As a domainer, you have several important accounts, from accounts at various registrars to PayPal accounts or email accounts and so on. Sure, it’s convenient to use the same password for all of them but if you’re serious about domaining… don’t. Just don’t.
Oh and speaking of email accounts, here’s the second tip. Your whois email address and your email address at the registrar should be different. Period. If DomainA.com is registered at RegistrarX.com, the whois email of DomainA.com should not be the email address associated with your RegistrarX.com account.
Why?
Because domain thieves might perform a whois search to extract the whois email of DomainA.com and use the password recovery system of RegistrarX.com to gain access to your account. So as a rule of thumb, the email address associated with RegistrarX.com should not be one of your common ones. If you want to take security to the next level, create a separate email address for each registrar. Sure, some registrars have security protocols in place which make using the password recovery system in a fraudulent manner more difficult but why take chances?
Most people don’t take security-related aspects seriously, don’t be one of them.
January 23rd, 2012 at 3:26 am
I get what you’re saying with tip #1. But tip #2, is a little bit hazy for me. Could you explain this a little more?
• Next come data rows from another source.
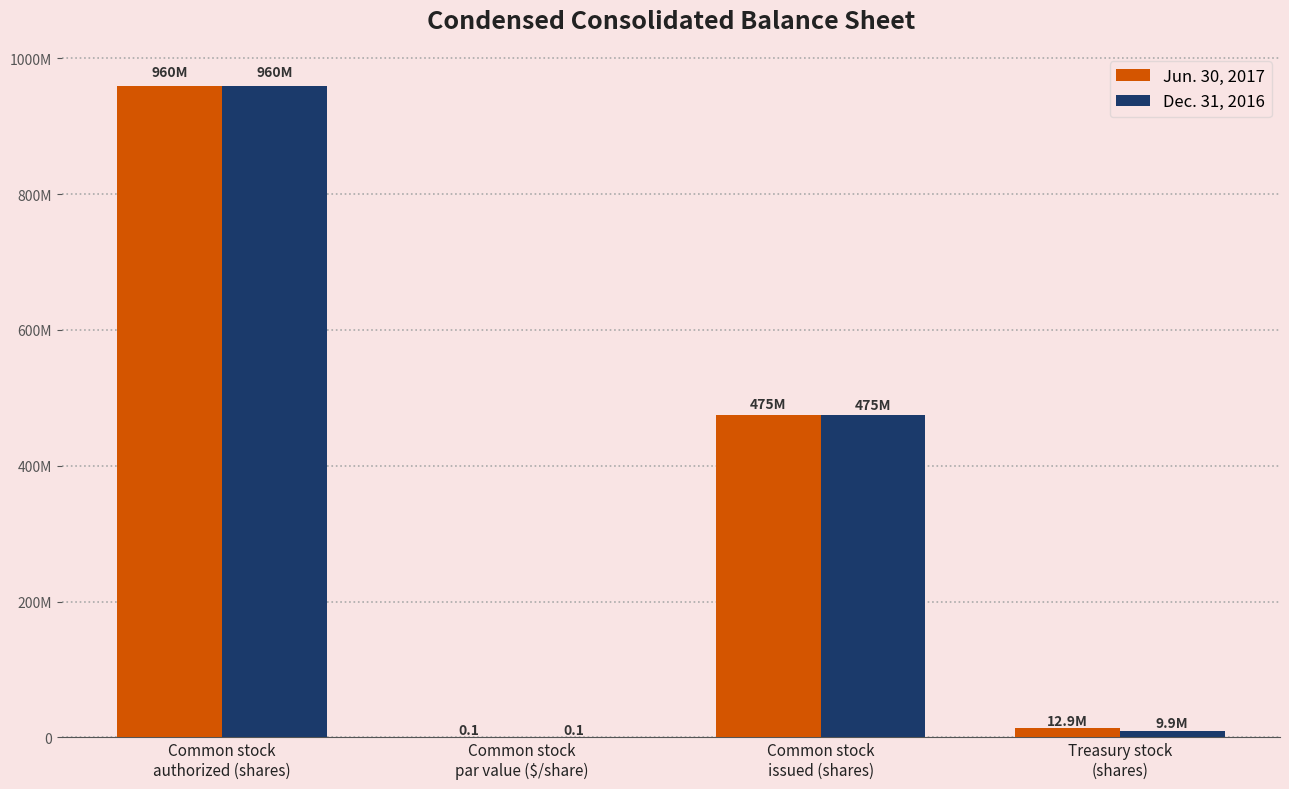

What is the average value of the Jun. 30, 2017 series?

362091159.0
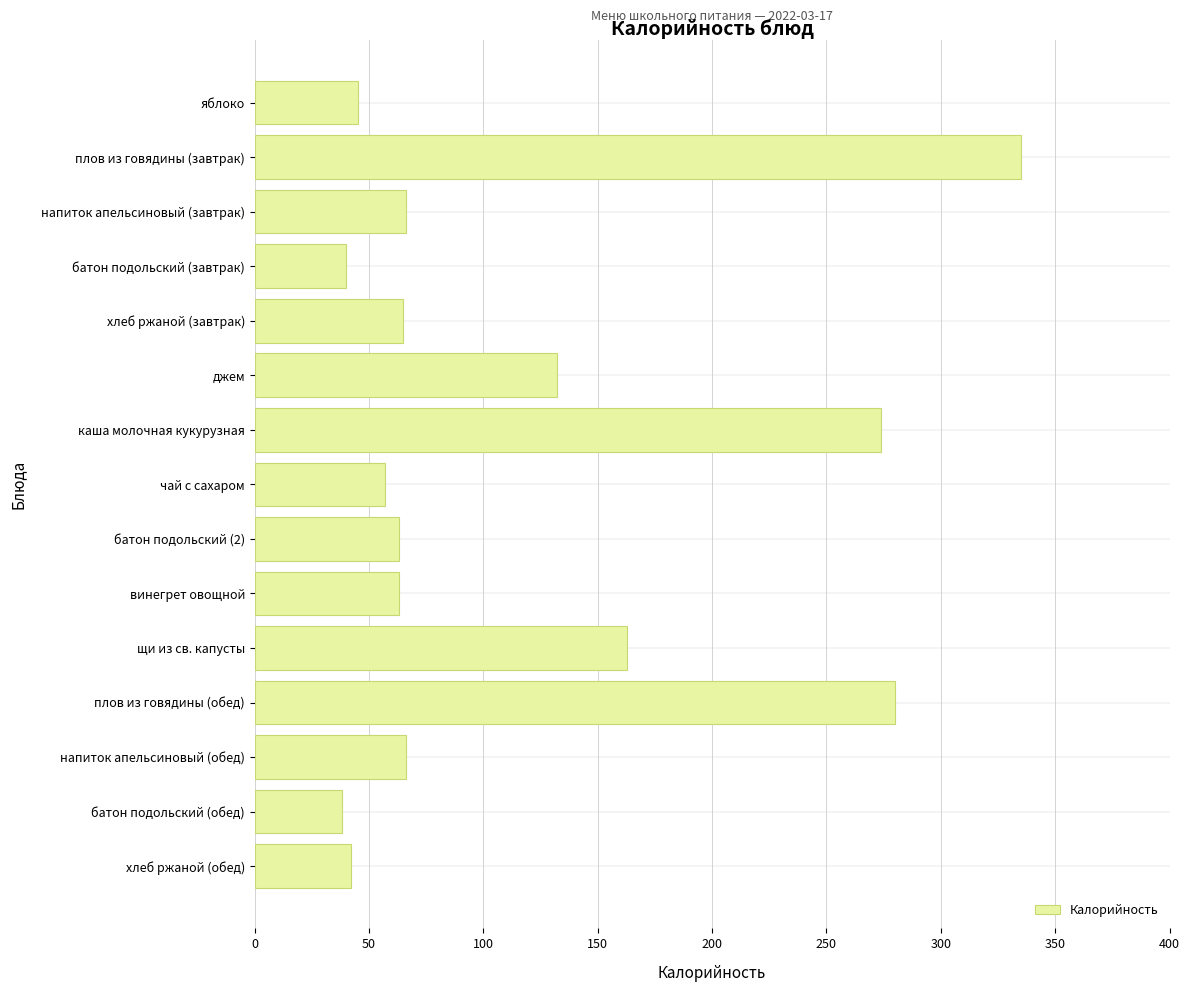

What is the sum of all values?

1729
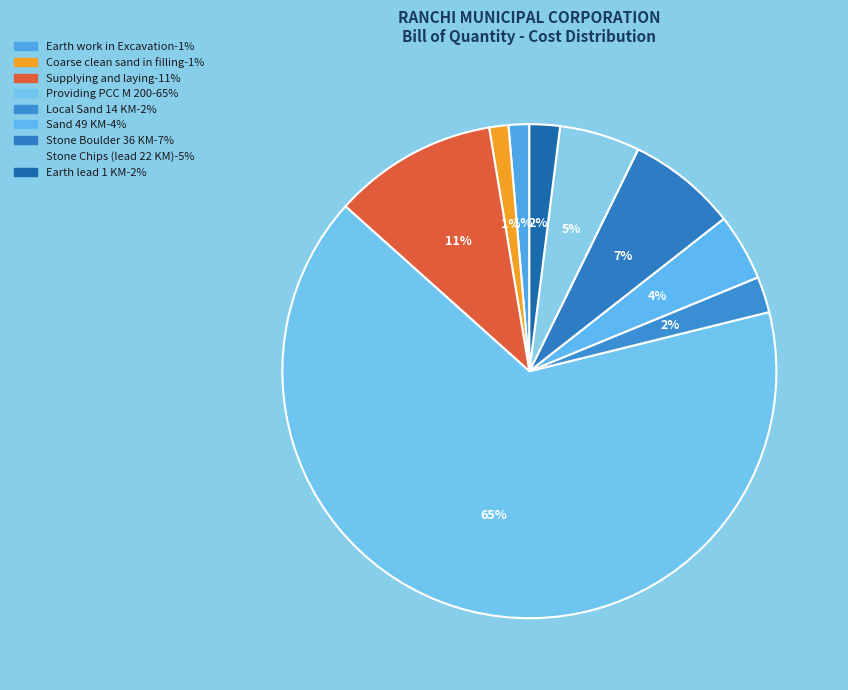

Which slice represents more than half of the pie?

Providing PCC M 200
It feels like something I should be doing…thanks!!!
January 23rd, 2012 at 6:25 am
@Bernard: let’s assume a thief wants to gain access to your account at RegistrarX.com by using the “recover password” function of that registrar.
If your whois email is also the email associated with your account at RegistrarX.com, then all he or she has to do is gain access to your email account (… and in most cases, that would be easier than gaining access to your RegistrarX.com account through alternative methods) and use that email account to reset the password at your registrar.
If you choose a different email address for your account, then the whois email address would be of no use to the thief in this case and since he has no way of knowing which email address you’re using for your RegistrarX.com account, the previously mentioned method wouldn’t work.
January 23rd, 2012 at 8:34 am
As far as I know, the email address you use to setup an account at a registrar is automatically your whois email address for the domain names you register.
January 23rd, 2012 at 9:10 am
@Joe: if you sign up for an account at RegistrarX.com now and register your first domain then yes, it will use that email address for the whois info by default. Fortunately, you can change your whois details (name, email address and so on) at any given point and that’s the approach I’d recommend.